Cerita dari tutukembong

ShandyLeo Kristanto Marpaung 21 November 2015

 

 

“Apel berbuah lagi, apel berbuah lagi, di tutukembong, di tutukembong. Apel tak pernah mati, apel tak pernah mati, hidup slamanya, hidup slamanya”.

Lagu itu terdengar berulang kali dari dalam ruangan berwarna merah tua dengan jendela yang berbentuk seperti jeruji besi. Di dalamnya, ada puluhan orang sedang serius mengikuti materi. Kadang mereka bergoyang, berjoget, berdendang atau tertawa terpingkal-pingkal.

Kegiatan itu merupakan kegiatan temu kangen dari guru-guru pelopor yang dikemas dalam bentuk pelatihan. Guru-guru ini sendiri merupakan guru-guru  perwakilan dari setiap sekolah SD di seluruh kabupaten MTB yang pernah mengikuti pelatihan intensif selama satu bulan. Guru-guru ini dilantik dengan sebutan angkatan pelopor(apel). Diharapkan guru-guru ini menjadi pelopor perubahan pendidikan di Maluku Tenggara Barat.

Kegiatan itu dibuka dengan membentuk kesepakatan pelatihan. Secara sadar guru-guru itu membuat kesepakatan untuk memperlancar kegiatan pelatihan. Bentuk kesepakatan nya seperti membuang sampah pada tempatnya, tidak merokok di dalam ruangan, dan lainnya.

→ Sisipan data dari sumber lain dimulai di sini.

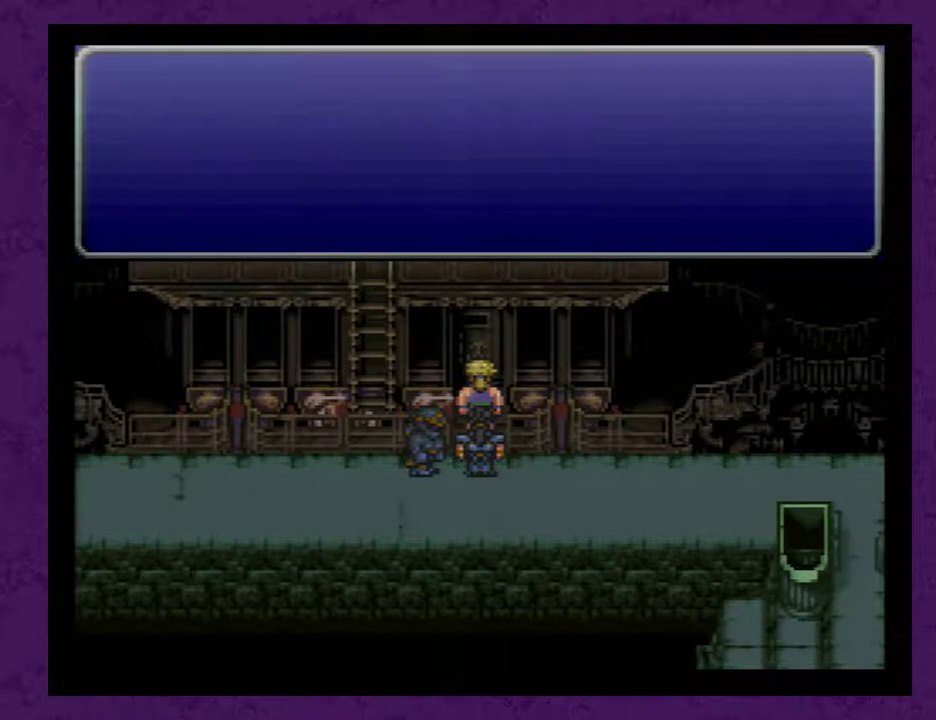
{"buttons": ["A"], "events": [[83, "A", "up"], [133, "A", "down"], [200, "A", "up"], [333, "A", "down"], [350, "A", "up"], [450, "A", "down"]]}
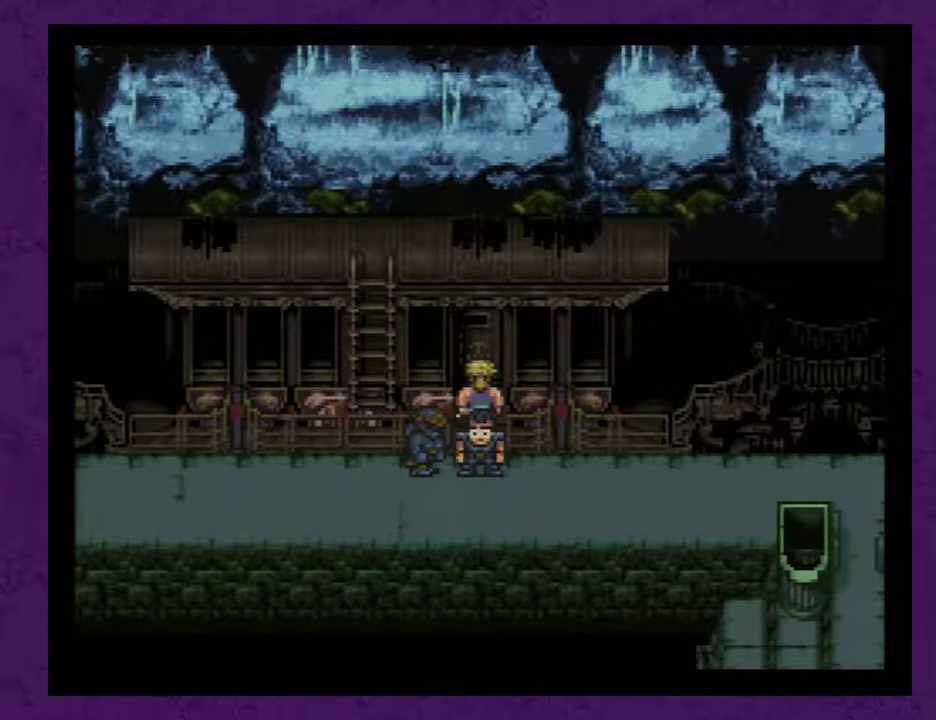
{"buttons": [], "events": [[17, "A", "up"], [100, "A", "down"], [167, "A", "up"], [267, "A", "down"], [283, "A", "up"], [383, "A", "down"], [483, "A", "up"]]}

Pagi berikutnya, guru-guru ini bangun jam 5 pagi dan langsung menuju ke halaman balai desa. Mereka bersiap untuk  senam. Setiap pagi memang jadwal kegiatan mewajibkan mereka untuk melakukan senam. Lagu Chicken Dance dan Goyang Dumang pun menemani mereka senam atau lebih tepatnya goyang pagi itu. Lagu ini memang menjadi lagu wajib di kegiatan ini. Berkali-kali dalam bentuk icebreaking lagu ini dimainkan. Dan seperti sihir, setiap guru tampak semangat bergoyang walaupun sudah semengantuk apapun.

Disela-sela kegiatan terdengar canda tawa dari guru-guru ini. Kadang mereka mengenang saat-saat mereka di pelatihan. “Tidak dapat dilupakan”. Begitulah kata mereka. Bersama-sama melakukan kegiatan selama sebulan tentu bukan hal yang mudah untuk dilupakan. Misalnya, mereka tidur berhimpitan beralaskan tripleks di sebuah gudang, antrean mandi ataupun kegiatan malam seni yang mereka jalani bersama, masih teringat jelas di pikiran mereka. Tidak jarang mereka tertawa terpingkal-pingkal mengingat hal-hal itu.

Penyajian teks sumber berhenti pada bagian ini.